AXA Real Estate Investment Managers said its Alternative Property Income Venture (APIV) has sold four petrol stations from its 28-property portfolio in northern Spain.

AXA Real Estate Investment Managers said its Alternative Property Income Venture (APIV) has sold four petrol stations from its 28-property portfolio in northern Spain.

The petrol stations, which are located in Jaca, Navia, Santander and Tudela, have been sold to a number of local purchasers for a total of EUR 3 mln, representing an average gross return of 27.7%, with the lowest net initial yield totalling 6.9%.

APIV acquired the package in May 2011 in a EUR 55 mln off-market sale and leaseback transaction with the Spanish supermarket and food store retailer Eroski. All 28 of the petrol stations originally acquired had a 20-year triple-net lease with Eroski at the time of purchase. Geographically they are situated in eight different regions in northern Spain.

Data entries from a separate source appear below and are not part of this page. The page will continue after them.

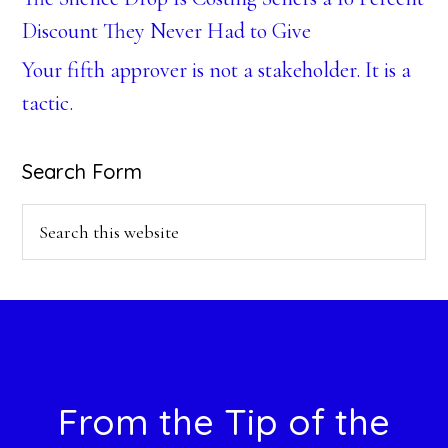
Discount They Never Had to Give
Your fifth approver is not a stakeholder. It is a
tactic.
Search Form
Search
this
website
Footer
From the Tip of the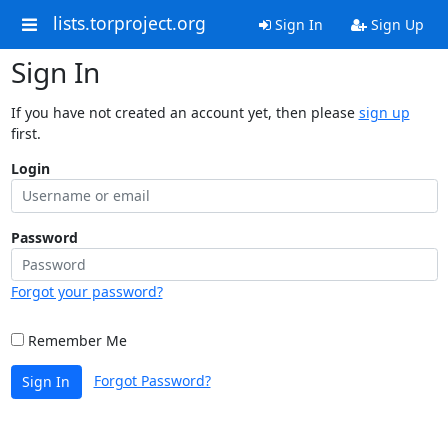
lists.torproject.org
Sign In
Sign Up
Sign In
If you have not created an account yet, then please
sign up
first.
Login
Password
Forgot your password?
Remember Me
Forgot Password?
Sign In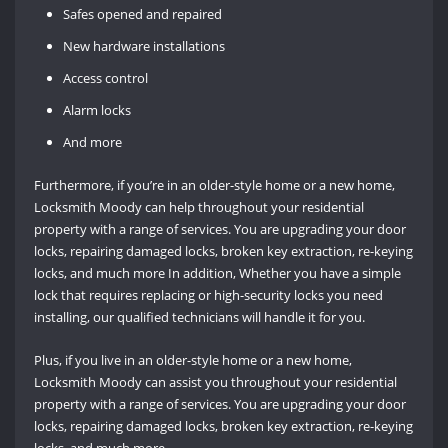
Safes opened and repaired
New hardware installations
Access control
Alarm locks
And more
Furthermore, if you’re in an older-style home or a new home,
Locksmith Moody can help throughout your residential
property with a range of services. You are upgrading your door
locks, repairing damaged locks, broken key extraction, re-keying
locks, and much more In addition, Whether you have a simple
lock that requires replacing or high-security locks you need
installing, our qualified technicians will handle it for you.
Plus, if you live in an older-style home or a new home,
Locksmith Moody can assist you throughout your residential
property with a range of services. You are upgrading your door
locks, repairing damaged locks, broken key extraction, re-keying
locks, and much more.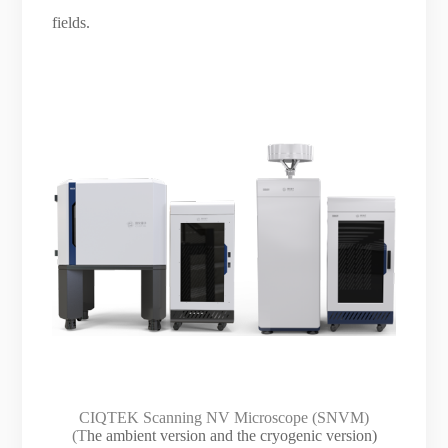
fields.
CIQTEK Scanning NV Microscope (SNVM)
(T
he ambient version and the cryogenic version)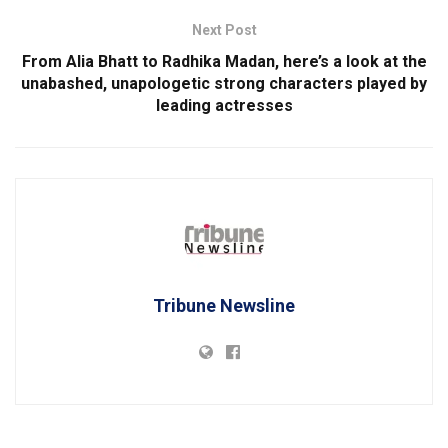
Next Post
From Alia Bhatt to Radhika Madan, here’s a look at the
unabashed, unapologetic strong characters played by
leading actresses
Tribune Newsline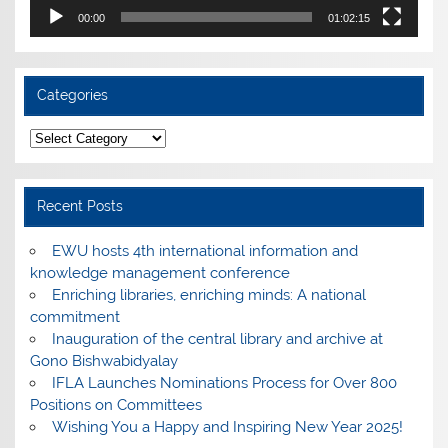
00:00
01:02:15
Categories
Categories
Recent Posts
EWU hosts 4th international information and
knowledge management conference
Enriching libraries, enriching minds: A national
commitment
Inauguration of the central library and archive at
Gono Bishwabidyalay
IFLA Launches Nominations Process for Over 800
Positions on Committees
Wishing You a Happy and Inspiring New Year 2025!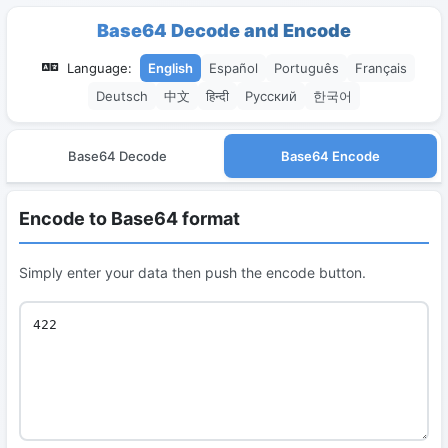
Base64 Decode and Encode
Language:
English
Español
Português
Français
Deutsch
中文
हिन्दी
Русский
한국어
Base64 Decode
Base64 Encode
Encode to Base64 format
Simply enter your data then push the encode button.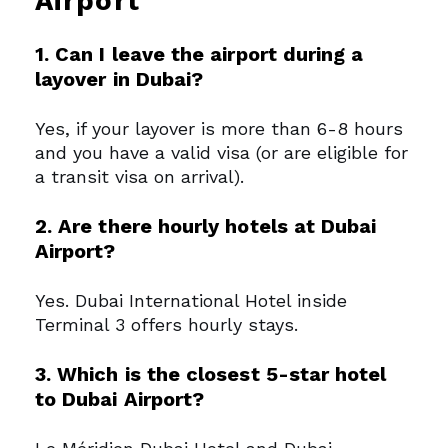
Airport
1. Can I leave the airport during a
layover in Dubai?
Yes, if your layover is more than 6-8 hours
and you have a valid visa (or are eligible for
a transit visa on arrival).
2. Are there hourly hotels at Dubai
Airport?
Yes. Dubai International Hotel inside
Terminal 3 offers hourly stays.
3. Which is the closest 5-star hotel
to Dubai Airport?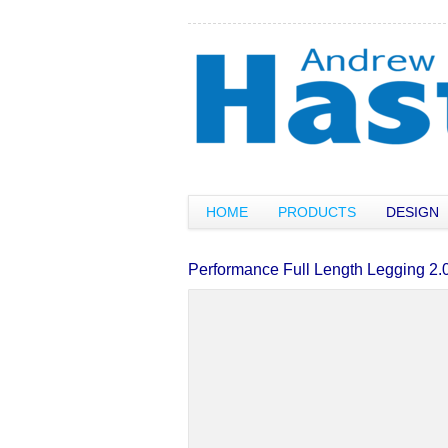
HOME
PRODUCTS
DESIGN
Performance Full Length Legging 2.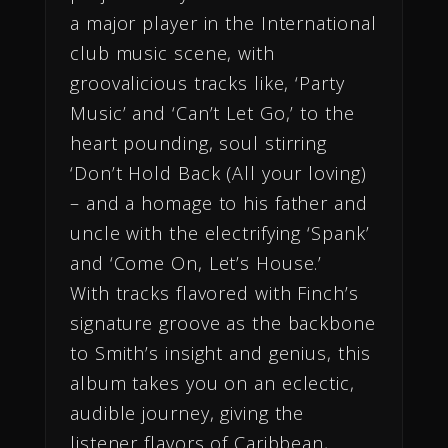
a major player in the International
club music scene, with
groovalicious tracks like, ‘Party
Music’ and ‘Can’t Let Go,’ to the
heart pounding, soul stirring
‘Don’t Hold Back (All your loving)
– and a homage to his father and
uncle with the electrifying ‘Spank’
and ‘Come On, Let’s House.’
With tracks flavored with Finch’s
signature groove as the backbone
to Smith’s insight and genius, this
album takes you on an eclectic,
audible journey, giving the
listener flavors of Caribbean,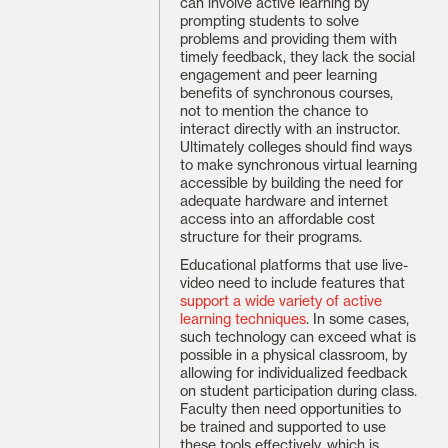
can involve active learning by
prompting students to solve
problems and providing them with
timely feedback, they lack the social
engagement and peer learning
benefits of synchronous courses,
not to mention the chance to
interact directly with an instructor.
Ultimately colleges should find ways
to make synchronous virtual learning
accessible by building the need for
adequate hardware and internet
access into an affordable cost
structure for their programs.
Educational platforms that use live-
video need to include features that
support a wide variety of active
learning techniques
. In some cases,
such technology can exceed what is
possible in a physical classroom, by
allowing for individualized feedback
on student participation during class.
Faculty then need opportunities to
be trained and supported to use
these tools effectively, which is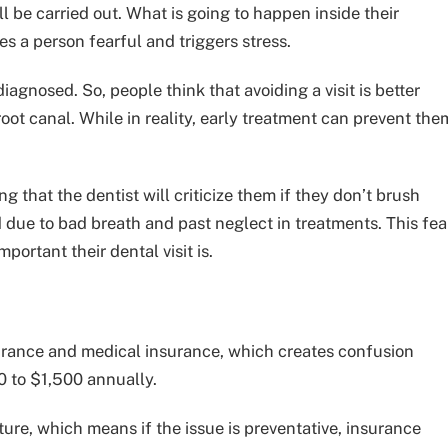
l be carried out. What is going to happen inside their
s a person fearful and triggers stress.
iagnosed. So, people think that avoiding a visit is better
root canal. While in reality, early treatment can prevent the
g that the dentist will criticize them if they don’t brush
d due to bad breath and past neglect in treatments. This fea
rtant their dental visit is.
urance and medical insurance, which creates confusion
0 to $1,500 annually.
ure, which means if the issue is preventative, insurance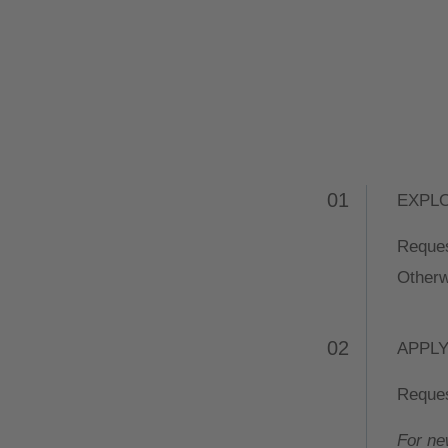
01
EXPL
Reques
Otherw
02
APPL
Reques
For ne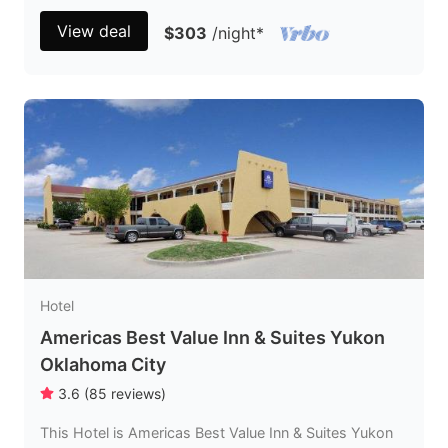
View deal
$303
/night
*
Hotel
Americas Best Value Inn & Suites Yukon
Oklahoma City
3.6
(
85
reviews
)
This Hotel is Americas Best Value Inn & Suites Yukon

'The sale of these four assets from the portfolio we acquired last year highlights the returns available from investing in alternative assets classes such as petrol stations,' said Daniel Bowden, fund manager within AXA Real Estate. 'Our aim is to hold the bulk of this portfolio long term in order to capitalise on the highly-attractive income returns it affords.'

The proceeds of the sale have been used by AXA Real Estate to further reduce APIV's debt and to provide enhanced distributions to the Venture’s investors.

APIV was launched in September 2007 and now forms part of AXA Real Estate's Alternative Real Estate Business Line, which was launched in October 2012 to consolidate AXA Real Estate's expertise in this sector. AXA Real Estate aims to double its alternative assets under management to EUR 1.5 bn over the next three years through new third-party mandates and by launching a second pooled investment vehicle.